What have all these things had in common?
I was going through hell on every single occasion! I wanted to scream on each and every occasion... In truth I did on one or two of those occasions! I wanted to curl into a ball and cry! I wanted to be at home, safe with my cup of tea, my cats, my fish, my rabbit, my food, my toilet! (Yes, you'll never find a toilet like your own!) I wanted it to be over at once!
But I've never learned so much about myself, about the world and about the irony of comfort as I have in those moments. You see true life is found in challenging times... In fear... In uncertainty... In unpredictability!
So what am I proposing... I'm proposing that you face every damn fear that you have inside of you! I'm proposing that if you don't like flying, you jump on a plane at the earliest opportunity, or better still book a parachute jump... I'm proposing that if you're scared of sharks, you book a trip in a cage... I'm proposing that if you have a fear of spiders, you can simply start by picking them up and popping them outside... I'm proposing that if you have a fear of what others think of you, you go to a nudist beach and do your thing girl!!! For these are the moments that you will remember forever more! These are the moments that you will smell, taste, feel, and hear for the rest of your life! These are the moments that will scar your mind with an outrageously beautiful tattoo!

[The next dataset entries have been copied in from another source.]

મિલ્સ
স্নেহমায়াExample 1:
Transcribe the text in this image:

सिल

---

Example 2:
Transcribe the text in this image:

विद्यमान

But jumping out of a plane is dangerous... Travelling abroad on your own is dangerous... Swimming in warm ocean waters is dangerous... Skirting a cliff edge is dangerous... Touring through a tropical rainforest to find a hidden gem of a beach is dangerous... Hell, these days clambering up a 3 foot ladder is considered dangerous! What the hell has become of humanity? I mean we can die in the process of doing just about anything; be it driving to the local shop, or climbing into the mouth of a volcano! But it doesn't stop us going to the shop does it? If it does... Are you truly living, or just breathing, eating and shitting? Perhaps you like that rabbit hutch or aquarium? Damn, if you do, don't let me put you down. You live it up you crazy ass twat... I am of course referring to a pregnant fish.
And that brings me nicely on to my final point.... that fish in the aquarium. Has she felt fear lately? Has she searched far and wide for food in fear of starvation? Has she had to hide deep and low for fear of being eaten by a predator? Has she strayed into a mate or a school with similar avoidance tactics? Has she explored outside of the lake to a nearby river to ensure the survival of her offspring? Is she alive? Or just living?